IPCC measures up consumer behaviour in next climate report
The UN’s Intergovernmental panel on climate change (IPCC) is looking into a brand new area: how consumers behave and what motivates their decisions.
IPCC’s working group on mitigating the impacts of climate change has included a chapter on this topic in its contribution to a major flagship report due in 2022, a spokesperson for the UN panel said on Monday, as it announced that the draft was now open for a second review by experts and governments.
“The report has a number of innovations, including a new chapter on demand, services and social aspects of mitigation, and a chapter dedicated to innovation, technology development and transfer,” the experts said in a joint statement.
Why we are talking about this. IPCC is one of the leading scientific bodies assessing the science behind climate change. Its reports have been key in mainstreaming scientific consensus around climate-related issues.
Since its launch in 1988 by the World Meteorological Organization and the United Nations Environment Programme, it has published numerous groundbreaking reports that have been used in important climate negotiations such as the Paris agreement in 2015.
In 2018, the panel warned that global emissions need to roughly halve by 2030 and reach net zero by 2050 to have a two-thirds chance of staying under 1.5°C.
As the international community moves toward stronger commitments to battle climate change, the content of the UN panel's next report , will play a central role in shaping future policy.
What's new. The draft's new chapter on demand, services and social aspects of mitigation highlights the impact of people's everyday decisions on climate change and how this can be taken into account to elaborate policies to better mitigate climate change. Jonathan Lynn of IPCC's press office told Geneva Solutions:
“Until now, IPCC experts have looked at the impact of economic actors in terms of supply. This new chapter will focus on what motivates people's decisions, for example when choosing a means of transportation.”
Culture, social norms, and behavioural changes will be analysed. The experts will also look at concepts such as sustainable consumption, circular economy and leapfrogging—essentially bypassing several steps of development with the help of technology—for solutions. Other factors important for consumers, such as the price tag on a solar powered home, will also be taken into account when laying out policy options.
“The AR6 report will be more solutions-focused than previous publications,” Lynn added.
How it works. IPCC assessment reports are extremely long (over a thousand pages) and very technical. Hundreds of experts help write them which can understandably take a few five to eight years.
Experts review the literature on climate change in a wide range of areas from glaciology to economics, produce a draft and then go back and forth with experts and governments. According to Lynn, a draft can receive tens of thousands of comments from reviewers. The last assessment report had over 42,000 submissions. And authors are required to consider and reply to all of them, even if the reply is just a polite thank you. Lynn explained:
“The whole idea is to get a broader expertise, it's like a peer review process in a scientific journal but on a much bigger scale so authors understand the benefit of this.”

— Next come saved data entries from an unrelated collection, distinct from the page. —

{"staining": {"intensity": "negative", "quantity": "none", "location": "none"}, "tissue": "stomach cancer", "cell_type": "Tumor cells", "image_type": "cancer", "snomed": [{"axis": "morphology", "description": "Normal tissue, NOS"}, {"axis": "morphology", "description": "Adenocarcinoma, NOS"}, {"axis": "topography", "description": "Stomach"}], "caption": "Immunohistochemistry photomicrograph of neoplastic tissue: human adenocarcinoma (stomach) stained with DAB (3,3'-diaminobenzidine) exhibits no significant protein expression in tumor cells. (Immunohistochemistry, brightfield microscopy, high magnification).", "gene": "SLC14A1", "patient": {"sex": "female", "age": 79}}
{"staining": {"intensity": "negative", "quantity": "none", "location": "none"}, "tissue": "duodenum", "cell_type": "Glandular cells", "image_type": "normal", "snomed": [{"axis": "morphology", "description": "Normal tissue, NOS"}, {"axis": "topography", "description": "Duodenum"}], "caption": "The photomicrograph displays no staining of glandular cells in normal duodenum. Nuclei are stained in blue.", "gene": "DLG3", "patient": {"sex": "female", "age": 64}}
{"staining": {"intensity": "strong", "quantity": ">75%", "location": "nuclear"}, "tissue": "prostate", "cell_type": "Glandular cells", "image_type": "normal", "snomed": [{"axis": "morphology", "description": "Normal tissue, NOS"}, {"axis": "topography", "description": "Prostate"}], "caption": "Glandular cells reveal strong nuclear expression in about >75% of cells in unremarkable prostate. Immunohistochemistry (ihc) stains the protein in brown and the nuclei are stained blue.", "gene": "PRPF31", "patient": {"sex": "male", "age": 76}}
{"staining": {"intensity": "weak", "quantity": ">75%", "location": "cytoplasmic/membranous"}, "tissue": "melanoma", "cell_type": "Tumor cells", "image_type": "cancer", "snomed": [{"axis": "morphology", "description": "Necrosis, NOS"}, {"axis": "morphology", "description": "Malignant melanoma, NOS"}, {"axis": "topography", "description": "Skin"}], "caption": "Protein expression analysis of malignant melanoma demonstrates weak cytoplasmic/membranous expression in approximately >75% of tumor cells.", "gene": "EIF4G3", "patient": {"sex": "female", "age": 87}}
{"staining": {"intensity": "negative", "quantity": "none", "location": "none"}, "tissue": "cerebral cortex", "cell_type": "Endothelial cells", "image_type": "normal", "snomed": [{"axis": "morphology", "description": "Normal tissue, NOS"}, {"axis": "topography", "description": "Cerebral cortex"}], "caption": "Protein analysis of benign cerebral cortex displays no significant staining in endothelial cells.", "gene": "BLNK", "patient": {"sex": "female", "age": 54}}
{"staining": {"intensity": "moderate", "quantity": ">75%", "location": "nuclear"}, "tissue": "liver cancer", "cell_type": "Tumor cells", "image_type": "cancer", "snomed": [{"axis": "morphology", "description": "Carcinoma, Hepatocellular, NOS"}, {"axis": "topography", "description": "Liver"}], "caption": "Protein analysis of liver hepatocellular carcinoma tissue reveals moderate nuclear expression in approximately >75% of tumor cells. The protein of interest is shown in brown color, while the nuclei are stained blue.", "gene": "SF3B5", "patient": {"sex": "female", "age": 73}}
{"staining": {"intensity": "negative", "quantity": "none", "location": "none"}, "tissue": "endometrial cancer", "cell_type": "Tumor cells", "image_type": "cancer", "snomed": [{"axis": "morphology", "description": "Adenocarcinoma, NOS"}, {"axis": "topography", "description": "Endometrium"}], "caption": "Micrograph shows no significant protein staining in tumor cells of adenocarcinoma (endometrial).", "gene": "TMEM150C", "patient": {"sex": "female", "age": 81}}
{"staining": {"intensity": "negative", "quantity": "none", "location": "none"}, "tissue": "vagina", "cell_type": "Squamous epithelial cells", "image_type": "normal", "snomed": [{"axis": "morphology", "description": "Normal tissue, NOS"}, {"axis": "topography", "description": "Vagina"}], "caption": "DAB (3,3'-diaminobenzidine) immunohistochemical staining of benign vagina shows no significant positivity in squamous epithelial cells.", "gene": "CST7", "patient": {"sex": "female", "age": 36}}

Comments by governments in general are focused on the science aspect of the report but can sometimes be political. “Even though these reports are neutral and do not intend to tell governments what to do, they are used in negotiations such as the Paris agreement and governments know this so they might prefer a different form of wording but it’s still a scientific process, not a political negotiation,” Lynn noted.
What's next. The working group will open the draft for comments from 18 January until 14 March 2021 and, as it is still in the working stages, it will remain confidential until the final report is published by the beginning of 2022.